Our second stop and second stamp.
Grimes was known as the Father of the Aircraft Lighting industry.
He was the inventor of the familiar red, green, and white navigation lights found on the wing tips and tails of the aircraft. He also developed other aircraft fixtures including landing, instrumental and interior lights. Every American-made airplane flown during World War II was equipped with Grimes lights.
Our third and final stop and stamp yesterday on the Aviation Trail.
This museum was dedicated to the Weaver Airplane Company of Ohio
Prior to World War II Waco was American’s most popular plane. Nearly 40 percent of all planes during that time period were Waco’s.

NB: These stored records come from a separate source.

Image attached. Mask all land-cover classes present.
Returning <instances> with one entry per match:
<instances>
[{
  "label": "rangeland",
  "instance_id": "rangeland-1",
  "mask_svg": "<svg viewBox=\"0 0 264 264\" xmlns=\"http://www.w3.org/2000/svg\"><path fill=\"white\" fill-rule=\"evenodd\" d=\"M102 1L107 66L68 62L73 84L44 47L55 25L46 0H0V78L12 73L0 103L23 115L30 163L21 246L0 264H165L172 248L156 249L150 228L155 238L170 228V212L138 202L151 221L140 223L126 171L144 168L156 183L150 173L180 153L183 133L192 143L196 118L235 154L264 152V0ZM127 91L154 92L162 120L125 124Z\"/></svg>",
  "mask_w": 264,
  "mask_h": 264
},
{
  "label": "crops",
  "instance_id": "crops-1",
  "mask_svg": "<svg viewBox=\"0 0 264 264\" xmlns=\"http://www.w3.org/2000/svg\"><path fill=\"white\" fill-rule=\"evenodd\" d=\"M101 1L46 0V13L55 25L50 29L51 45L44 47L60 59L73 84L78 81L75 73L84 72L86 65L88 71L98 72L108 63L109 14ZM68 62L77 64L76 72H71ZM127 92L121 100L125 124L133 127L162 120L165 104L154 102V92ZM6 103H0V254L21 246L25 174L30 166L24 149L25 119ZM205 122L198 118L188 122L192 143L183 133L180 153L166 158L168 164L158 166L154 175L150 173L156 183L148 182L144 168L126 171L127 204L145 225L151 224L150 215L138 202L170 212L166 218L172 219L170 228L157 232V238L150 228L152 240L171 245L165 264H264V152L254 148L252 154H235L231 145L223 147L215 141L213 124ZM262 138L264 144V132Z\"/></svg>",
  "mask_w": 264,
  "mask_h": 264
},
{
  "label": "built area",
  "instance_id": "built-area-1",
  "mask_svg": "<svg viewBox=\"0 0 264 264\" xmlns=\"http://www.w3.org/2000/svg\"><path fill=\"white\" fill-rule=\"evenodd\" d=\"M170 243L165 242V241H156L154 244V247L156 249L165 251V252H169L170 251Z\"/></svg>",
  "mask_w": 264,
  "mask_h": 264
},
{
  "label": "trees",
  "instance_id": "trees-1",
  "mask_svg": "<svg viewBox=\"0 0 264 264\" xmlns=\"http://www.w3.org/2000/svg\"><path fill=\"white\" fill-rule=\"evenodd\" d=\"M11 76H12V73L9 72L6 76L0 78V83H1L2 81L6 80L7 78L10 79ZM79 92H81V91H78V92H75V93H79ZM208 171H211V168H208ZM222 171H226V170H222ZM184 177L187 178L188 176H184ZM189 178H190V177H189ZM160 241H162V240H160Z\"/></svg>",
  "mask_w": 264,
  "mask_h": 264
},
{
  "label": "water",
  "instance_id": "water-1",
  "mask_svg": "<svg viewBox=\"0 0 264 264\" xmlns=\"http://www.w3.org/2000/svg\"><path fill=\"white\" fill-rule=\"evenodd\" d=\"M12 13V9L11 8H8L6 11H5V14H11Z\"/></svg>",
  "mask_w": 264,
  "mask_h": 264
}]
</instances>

A very small but interesting exhibit. For instance,
this aircraft was flown by its last owner – Harold Johnson – for more than 45 years throughout the Midwest at various air shows and he also did a nightly air show for seven years at Kings Island Amusement Park. So what makes it unusual?
Yup, that is a Coke cup stuck on the nut that holds the prop on. The story goes that one night after finishing his nightly air show Harold was taken to task for not having a proper nose cone for his propeller. Well, he finished the coke he was drinking, took the now empty cup, stuck it on the nut over the propeller and said There, now it has a nose cone! The funny thing is, he forgot about it, flew the plane back to its home base and lo and behold the cup was still there – as it is today.
OK, that is where our travels took us yesterday. Today, we’re hunkered down as the rain continues to come and go. No problem we have Rummikub to keep us occupied.
Thanks again for spending some time with us. It’s always great to be able to share our story with family and friends. Comments? Feel free to share them with me. And always remember, cherish every moment of every day that God gives you and live those moments to the fullest.
Our continuing mission remains the same: to explore as many new states as possible, to seek out new acquaintances and make new friends, to boldly go where we have not been before.